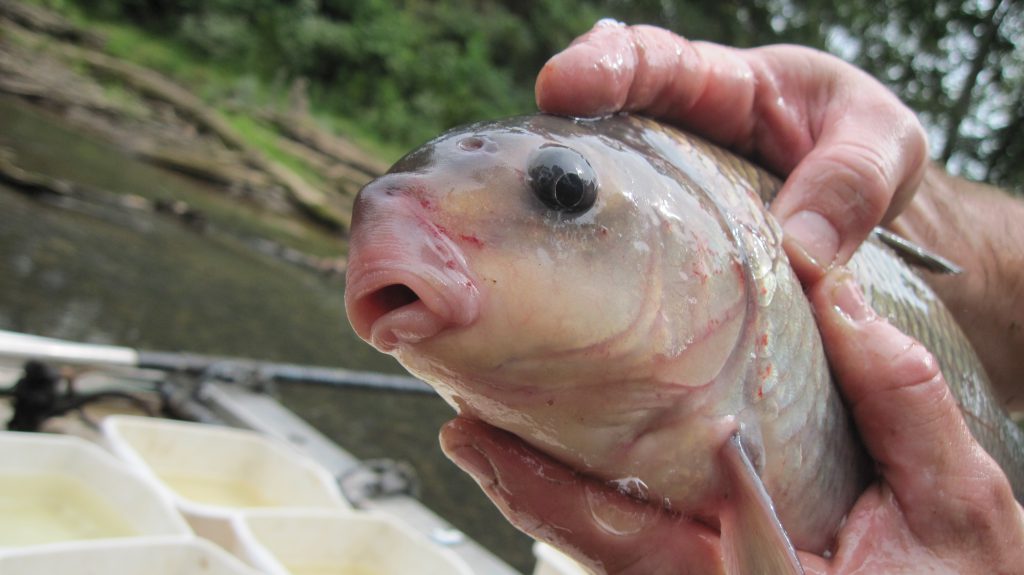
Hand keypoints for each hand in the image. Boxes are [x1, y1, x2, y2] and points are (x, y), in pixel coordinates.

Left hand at [440, 268, 1023, 573]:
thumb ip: (903, 406)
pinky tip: (531, 457)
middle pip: (617, 552)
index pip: (727, 543)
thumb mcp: (962, 506)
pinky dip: (567, 503)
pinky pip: (614, 548)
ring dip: (537, 495)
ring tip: (478, 437)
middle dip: (540, 494)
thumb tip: (840, 298)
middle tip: (472, 435)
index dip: (682, 496)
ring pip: (601, 553)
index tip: (651, 437)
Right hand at [535, 20, 927, 280]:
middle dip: (544, 149)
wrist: (857, 219)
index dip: (602, 67)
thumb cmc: (862, 153)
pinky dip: (591, 294)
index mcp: (721, 88)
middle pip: (588, 135)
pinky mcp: (652, 263)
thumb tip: (802, 251)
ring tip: (512, 252)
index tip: (563, 86)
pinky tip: (568, 328)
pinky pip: (615, 273)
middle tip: (505, 172)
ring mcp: (649, 205)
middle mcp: (666, 144)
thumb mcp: (885, 144)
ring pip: (586, 206)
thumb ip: (854, 180)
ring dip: (551, 226)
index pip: (653, 63)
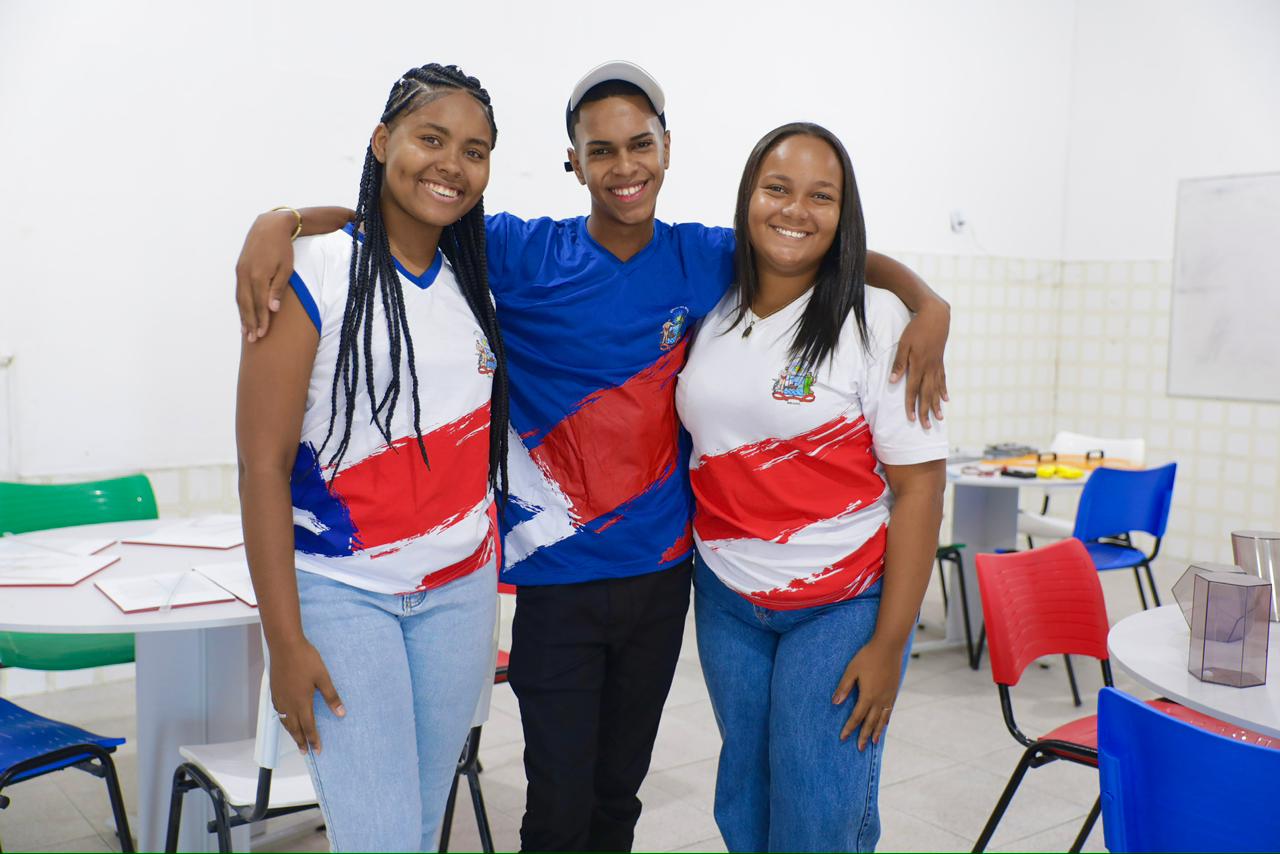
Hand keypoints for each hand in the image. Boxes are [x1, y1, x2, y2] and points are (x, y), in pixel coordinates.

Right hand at [236, 211, 297, 341]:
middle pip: (247, 305)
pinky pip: (239, 291)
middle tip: (253, 340)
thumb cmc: (282, 248)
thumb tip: (272, 309)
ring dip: (243, 316)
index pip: (259, 304)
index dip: (261, 320)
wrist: (268, 226)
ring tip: (246, 332)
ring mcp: (240, 271)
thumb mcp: (286, 268)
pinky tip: (243, 314)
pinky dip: (240, 305)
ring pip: (240, 299)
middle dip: (250, 323)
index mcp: (259, 275)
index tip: (263, 335)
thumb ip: (278, 289)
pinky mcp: (239, 269)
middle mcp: (246, 275)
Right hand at [269, 638, 344, 753]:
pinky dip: (283, 720)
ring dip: (291, 732)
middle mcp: (289, 704)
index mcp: (302, 702)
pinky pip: (279, 712)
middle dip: (301, 741)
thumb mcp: (323, 677)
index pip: (309, 727)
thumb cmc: (306, 659)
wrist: (285, 645)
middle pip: (294, 728)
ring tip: (296, 740)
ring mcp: (280, 698)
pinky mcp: (275, 691)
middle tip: (305, 752)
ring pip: (285, 721)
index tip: (318, 750)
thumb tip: (341, 714)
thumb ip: (331, 697)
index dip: (313, 739)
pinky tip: (285, 718)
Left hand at [833, 637, 904, 750]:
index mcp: (868, 695)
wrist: (889, 647)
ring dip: (877, 732)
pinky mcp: (894, 692)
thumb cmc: (868, 656)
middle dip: (864, 736)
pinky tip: (884, 724)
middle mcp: (880, 700)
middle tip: (859, 748)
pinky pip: (889, 711)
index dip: (849, 728)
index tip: (843, 738)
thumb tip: (835, 703)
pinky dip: (886, 721)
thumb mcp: (852, 670)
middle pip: (871, 722)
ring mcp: (889, 696)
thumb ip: (844, 687)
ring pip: (882, 720)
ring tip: (874, 743)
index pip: (857, 717)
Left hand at [891, 301, 949, 427]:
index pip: (913, 390)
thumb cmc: (915, 329)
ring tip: (939, 418)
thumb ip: (899, 364)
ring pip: (937, 389)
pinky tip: (946, 399)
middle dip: (926, 411)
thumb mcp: (903, 344)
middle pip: (927, 394)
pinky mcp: (941, 361)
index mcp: (918, 365)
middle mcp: (930, 368)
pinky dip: (944, 390)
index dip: (911, 405)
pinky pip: (943, 379)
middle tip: (926, 427)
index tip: (911, 419)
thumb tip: (893, 382)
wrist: (935, 316)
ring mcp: (937, 366)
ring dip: (937, 405)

» ACTIVITY: The copy should match each line above exactly and contain no images.

» ANSWER TO THE EXERCISE:
Hand keypoints for each hand in the image. Boxes are [x1, y1, x2, y2] and points are (x, y), in pixel coordinates.

Left hand at [440, 268, 1023, 573]:
thumb ip: (903, 406)
pinky tip: (531, 457)
middle pip: (617, 552)
index pip: (727, 543)
thumb mcp: (962, 506)
pinky dip: (567, 503)
pinky pip: (614, 548)
ring dip: (537, 495)
ring tip: (478, 437)
middle dip: (540, 494)
thumb tip: (840, 298)
middle tip: (472, 435)
index dip: (682, 496)
ring pip: (601, 553)
index tip: (651, 437)
Right hand at [535, 20, 927, 280]:
middle dip: (544, 149)
wrist: (857, 219)
index dip: (602, 67)
thumb cmc: (862, 153)
pinky dip: (591, 294)
index mcp: (721, 88)
middle pip: (588, 135)
pinky mcp: (652, 263)
thumb tip: (802, 251)
ring tip: (512, 252)
index tip: (563, 86)
pinky tip: (568, 328)
pinky pip: (615, 273)
middle tip: (505, 172)
ring mcp: (649, 205)
middle mcp: (666, 144)
thumb mcp: (885, 144)
ring pip: (586, 206)
thumb ip: (854, 180)
ring dip: (551, 226)
index pip: (653, 63)
Hand keypoints for each hand in the image. Boxes are [x1, y1, x2, y2] and points are (x, y), in pixel coordinates.

Right hand at [236, 211, 297, 341]:
middle pip: (247, 305)
pinky pip: (239, 291)
middle tip: (253, 340)
thumb cmc: (282, 248)
thumb tip: (272, 309)
ring dip: (243, 316)
index pip: (259, 304)
index dip: (261, 320)
wrist: (268, 226)
ring tip: (246, 332)
ring mcp: (240, 271)
thumb mcp: (286, 268)
pinky tip: (243, 314)
pinky dip: (240, 305)
ring pip: (240, 299)
middle dip: (250, 323)
index mcp: (259, 275)
index tip: (263, 335)
thumb ip: (278, 289)
pinky mcp: (239, 269)
middle mcp: (246, 275)
Right hand at [269, 638, 344, 753]:
pinky dip: (283, 720)
ring dip: (291, 732)
middle mcp: (289, 704)
index mcp: (302, 702)
pinky pip: (279, 712)
middle dip: (301, 741)
thumb mcp: (323, 677)
index pip: (309, 727)
thumb cmc: (306, 659)
wrist: (285, 645)
middle pip: (294, 728)
ring tip: (296, 740)
ring mcp: (280, 698)
pinky mcp: (275, 691)
middle tip: (305, 752)
ring pip: (285, 721)
index tip: (318, 750)
thumb tip: (341, 714)
thumb ip: (331, 697)
index dip: (313, 739)
pinky tip: (285, 718)
Left hand at [833, 637, 904, 750]:
index mcp: (868, 695)
wrist: (889, 647)
ring dip: (877, 732)
pinky mcp: (894, 692)
thumb cmc: (868, 656)
middle dip: (864, 736)
pinky tip: (884, 724)
middle mcp: (880, 700)
middle tip: (859, 748)
pinky pip: (889, 711)
index dip: (849, 728)
index tip: (843, 738)
thumb tip: (835, 703)
pinky dip: (886, 721)
thumb mcp: (852, 670)
middle pip: (871, 722)
ring mcp: (889, 696)
thumb ip: (844, 687)
ring pip: (882, 720)
ring tip: (874, 743)
index pip: (857, 717)
Left hand at [891, 301, 949, 427]:
index pip: (913, 390)
thumb cmc: (915, 329)
ring tip: (939, 418)
thumb ip: (899, 364)
ring pip: (937, 389)
pinky tip: (946, 399)
middle dip: (926, 411)
thumb mcp: (903, 344)
middle pip: (927, 394)
pinky mcp: (941, 361)
index mcp: (918, 365)
middle mcp: (930, 368)
pinky dip: (944, 390)
index dip: (911, 405)
pinky pip: (943, 379)
middle tip: (926, 427)
index tip: (911, 419)
thumb tip: (893, 382)
wrist: (935, 316)
ring mcp: (937, 366)
ring dip: (937, 405)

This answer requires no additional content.